Page text =>
------------------------

Shan Deniston

Biographical details
- Born: February 28, 1919 Long Beach, California, U.S.
- Died: April 4, 2020 (aged 101) San Diego, California, U.S.
- Alma mater: St. Mary's College of California Pasadena City College Pepperdine University

Playing career

Baseball
- 1938: St. Mary's
- 1939: Pasadena JC
- 1939: El Paso Texans
- 1940–1942: Portland Beavers
- 1940: Boise Pilots
- 1940: Wenatchee
- 1940: Idaho Falls Russets
- 1940: Big Spring Barons/Odessa Oilers
- 1941: Anaheim Aces
- c. 1945: Pepperdine
- 1947: Mayfield Clothiers
- 1948: Pittsburg Browns
- 1948: Belleville Stags
- 1949: Olean Oilers
- 1950: Audubon Cardinals
- 1951: Lakes-Denison
- 1951: Des Moines Bruins
- 1951: Colorado Springs Sky Sox
- 1952: Kellogg Cardinals
- 1953–1954: Storm Lake White Caps
- 1954: New Ulm
- 1955: Estherville Cardinals/Red Sox

Football
- 1938: St. Mary's
- 1939: Pasadena JC
- 1942: Los Angeles Bulldogs
- 1942, 1945, 1948: Hollywood Bears
- c. 1944: San Diego Bombers
- 1944: El Toro Marine Corps Air Station
- 1946: Los Angeles

Basketball
- c. 1944: Pepperdine
- Position(s): Catcher, outfielder, first baseman (baseball) guard, quarterback, halfback (football)

Coaching career (HC unless noted)

Baseball
- 1944: Pepperdine
- 1947: Mayfield Clothiers
- 1948: Pittsburg Browns
- 1948: Belleville Stags
- 1949: Olean Oilers
- 1950–1955: Drake
- 1950: Audubon Cardinals
- 1951: Lakes-Denison
- 1953–1954: Storm Lake White Caps
- 1955: Estherville Cardinals/Red Sox
- 1985–1986: Lincoln HS

Football
- 1946–1948: Pepperdine (GA/E)
- 1949–1955: Drake (E)
- 1956: La Jolla HS
- 1957–1969: Lincoln HS
- 1971–1976: San Diego HS
- 1977–1978: United States International

Basketball
- 1946: Pepperdine (asst.)

Gymnastics
- 1947–1948: Pepperdine

Administrative career (AD unless noted)
- c. 1949–1955: Drake (intramural director)

Accomplishments and honors

Awards
- KITTY League all-star (1947); All-Iowa (1951); San Diego Sports Hall of Champions;

= Shan Deniston =

American athlete and coach (1919–2020)

Shannon Willis Deniston (February 28, 1919 – April 4, 2020) was an American athlete and sports coach. A native of Long Beach, Deniston attended St. Mary's College of California for one year before starting a professional baseball career in 1939. He played for several minor league teams before serving in World War II at the San Diego Marine Corps Base. While there he also coached the baseball team at Pepperdine University, where he received a degree, and played professional football in the Pacific Coast Professional Football League (PCPFL) and on a military service team. After the war was over Deniston returned to professional baseball as a player-manager, spending 1947 to 1955 both playing for and managing several minor league teams while also serving as a college coach at Pepperdine and Drake University. Deniston retired from playing in 1956 and became a high school football coach, a position he would serve in until 1977, when he was named head coach at United States International University. He retired from coaching in 1987. Deniston became a centenarian in 2019 and died at the age of 101 in 2020.

------------------------

Provided material =>

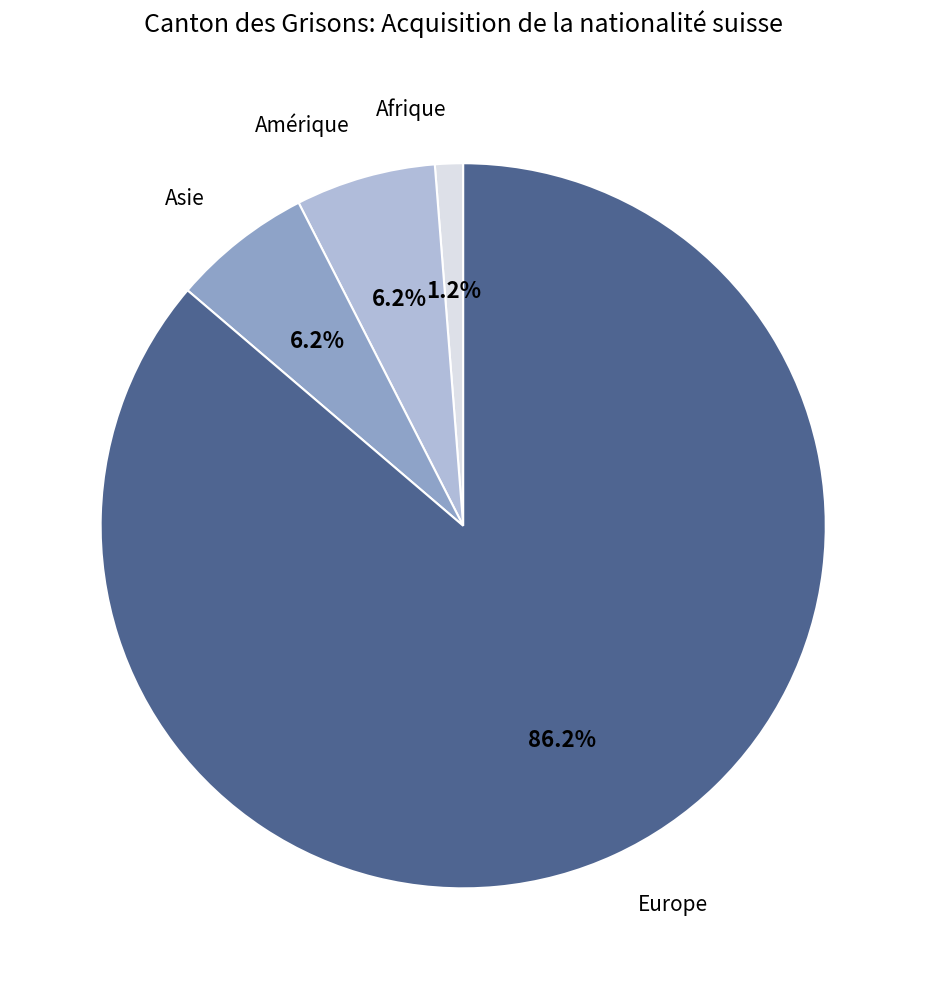

Is there a majority slice in this chart?

Yes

------------------------

Using the information =>
1 > In the biography of Shan Deniston, in what year was he named head coach at United States International University?
2 > Extend the Shan Deniston biography, picking up after its final sentence.

Answers by item number =>
1 > 1977

2 >
==Early life and college career==
Deniston was born on February 28, 1919, in Long Beach, California. He grew up in Compton, and attended Alhambra High School. While at Alhambra he competed in football, track, basketball, and baseball. Deniston was described by The Long Beach Sun as "an outstanding end and one of the best pass grabbers in the Southland prep ranks." Deniston attended St. Mary's College of California for one year, in 1938, before accepting an offer to play professional baseball by the New York Yankees. He also briefly attended Pasadena Junior College in 1939, playing catcher in baseball and halfback in football.

==Playing career==
===Baseball (1939–1942)===
Despite mainly playing first baseman, Deniston was signed by the New York Yankees as an outfielder in 1939. He attended Yankees spring training in St. Petersburg, Florida, before being sent to the minor league class D El Paso Texans of the Arizona–Texas League. The Texans had him play catcher and compete with Art Gagliardi for the starting role. He made his debut against the Tucson Cowboys in a 11–2 win, replacing Curdele Lloyd and making two hits. Overall, in the 1939 season, Deniston played in 117 games, appearing at bat 482 times, and making 139 hits. He made 24 doubles, eight triples, and two home runs.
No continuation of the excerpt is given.